Police increasingly viewed protests as a security threat after the September, 11, 2001 attack on the World Trade Center.

During the COVID-19 pandemic, states imposed additional restrictions on political demonstrations, enabling police to sanction protestors for violation of these additional rules.

=== Criminalization of protest ===
Police response to the global justice movement in liberal democracies during the early decades of the 21st century as well as various environmental movements around the world have prompted several studies about criminalization of protest that place protest policing in a broader framework of criminology and sociology.

Dissent is criminalized through a variety of processes. These include the making of new laws or increasing penalties for existing laws; control of discourse about protest to delegitimize dissent and frame it as a security problem or “terrorism”; and impunity for officials that violate human rights or refuse to investigate abuses against political dissidents.

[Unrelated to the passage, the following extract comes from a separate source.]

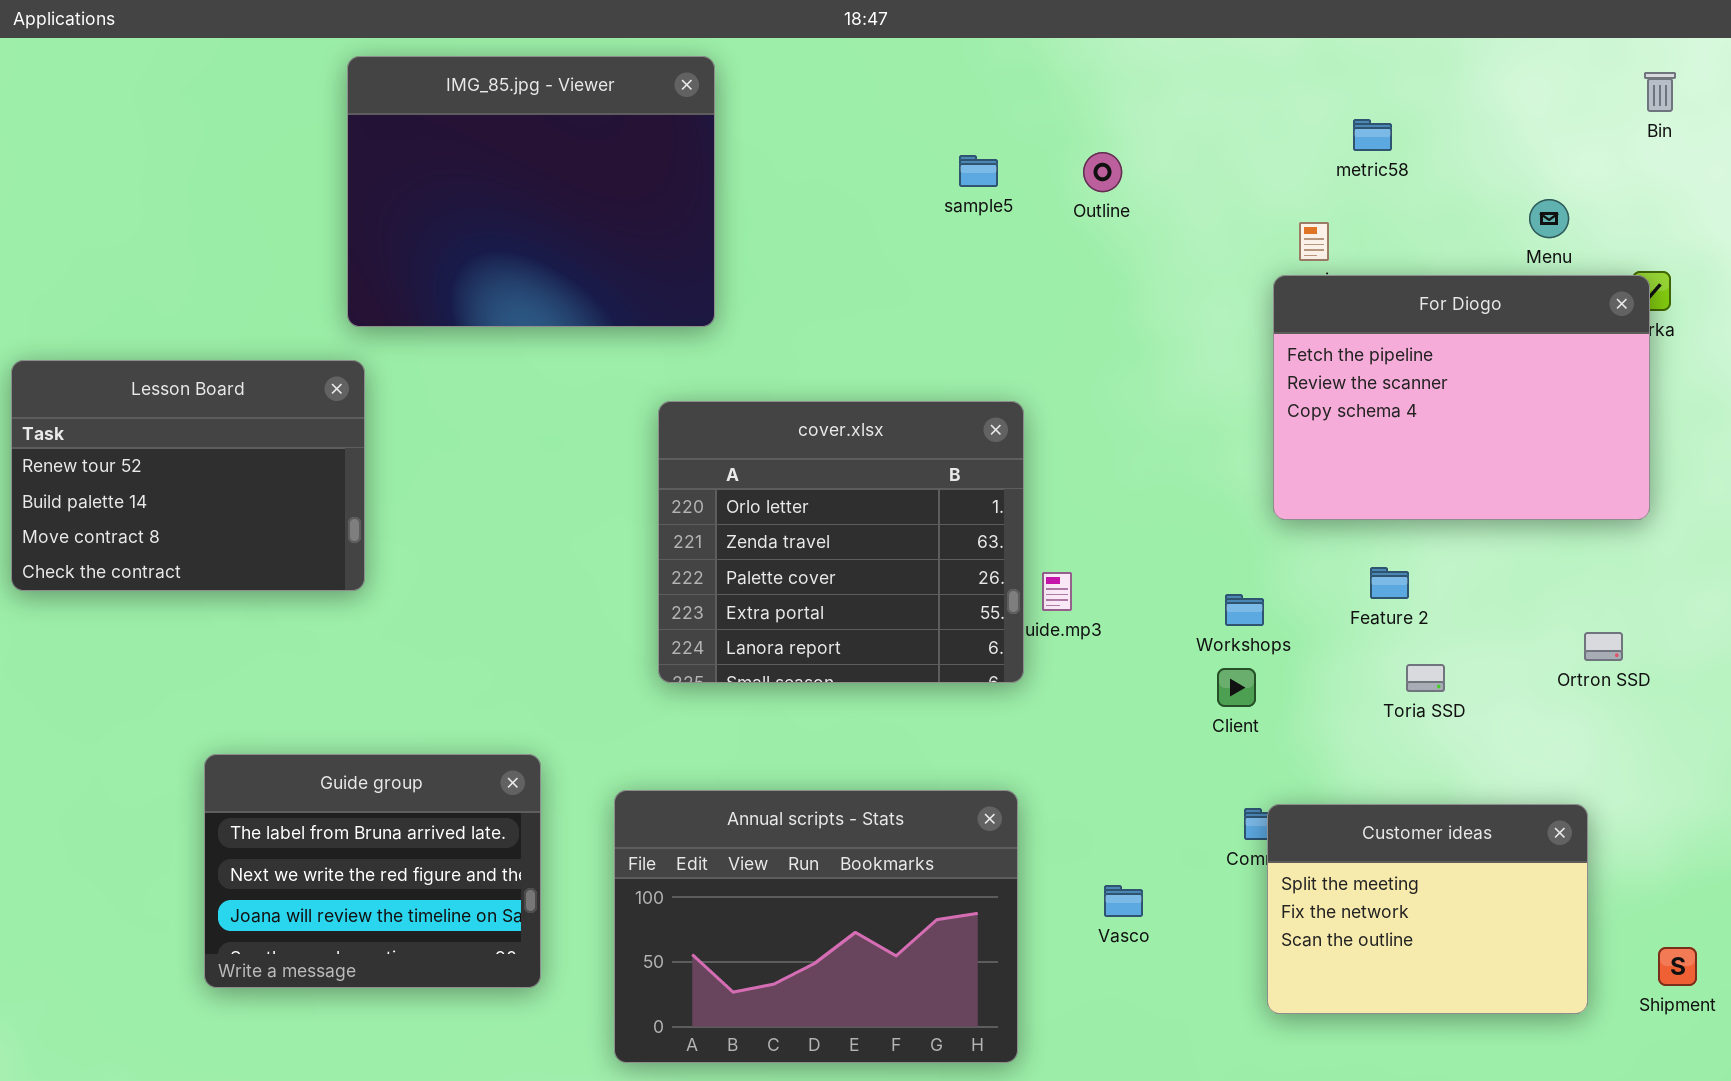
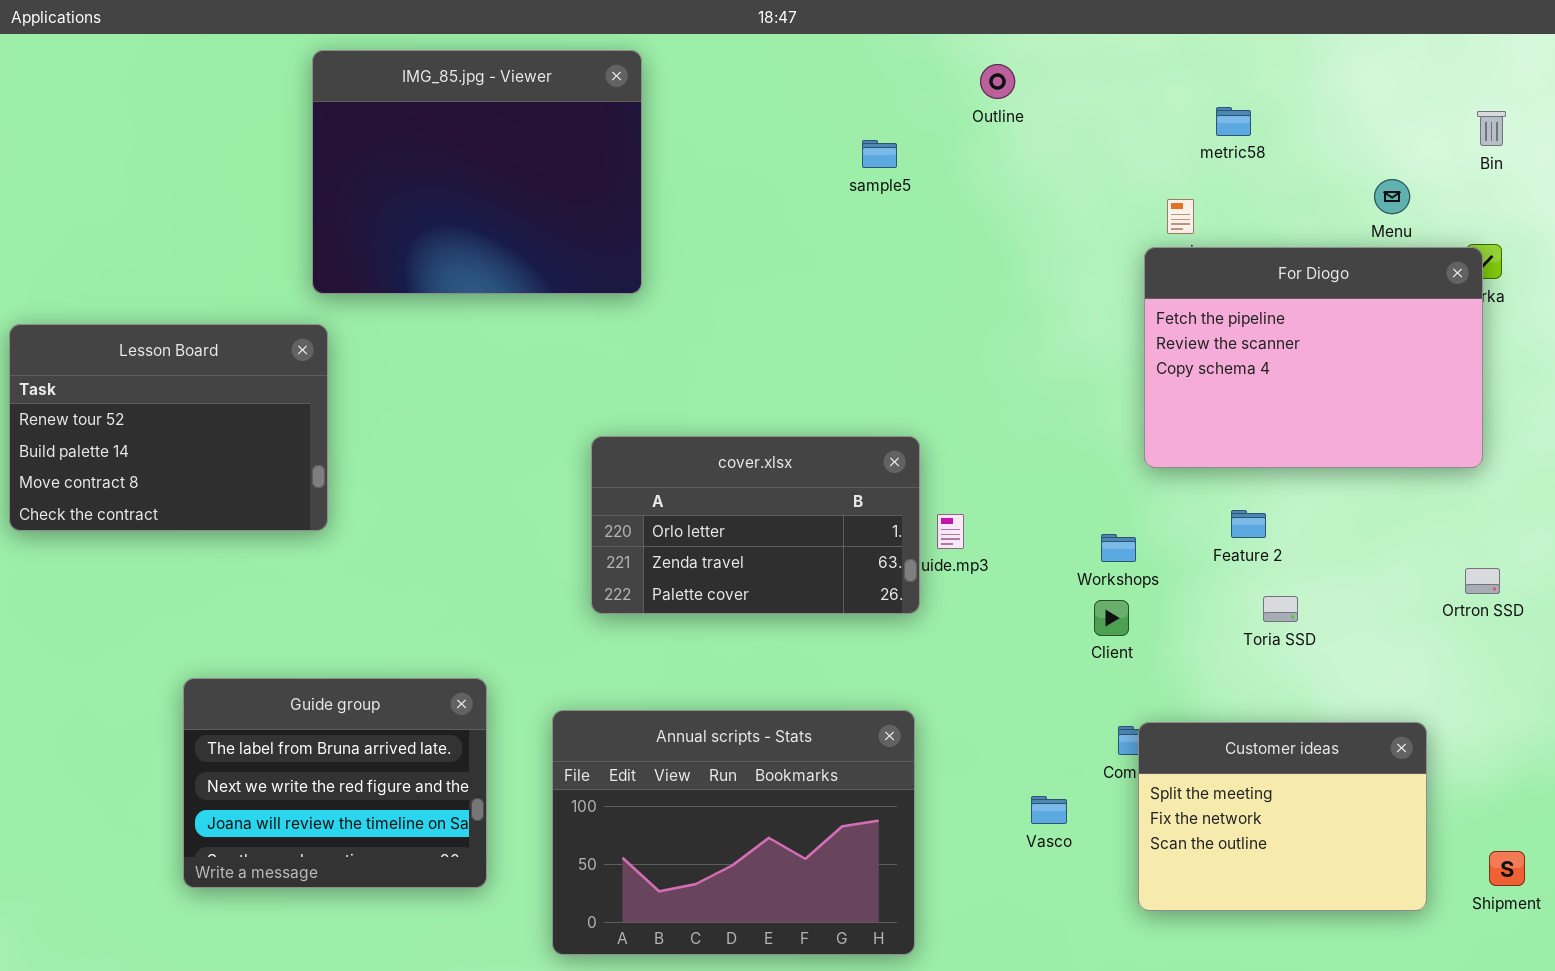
Bin: [1644,72,1676,112] -> [1477,111,1506,146], moved
Outline: [1083,152,1122,192] -> [980,64,1015,99], moved
cover.xlsx: [658,401,1024,683] -> [591,436,920,614], resized
Ortron SSD: [1584,632,1623,661] -> [1465,568,1500,594], moved
Vasco: [1104,885,1143,917] -> [1031,796,1067,824], moved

Criminalization of dissent is often most severe in authoritarian countries, resulting in cruel punishments or even killings of protestors. However, both authoritarian and democratic states have restricted the right to protest; and criminalization of dissent has been “firmly entrenched” in liberal democracies since their origin.

Criminalization of dissent may also take the form of intimidation, disappearances, or violence against human rights defenders or political dissidents. It may also occur as a discursive battle that frames defense of human rights or the environment as a threat to national security. “Thus, a main component of criminalization is legitimizing the repression of the peaceful and democratic conduct of community members, transforming them into public enemies and accusing them of illegitimate violence, delinquency, terrorism, etc.”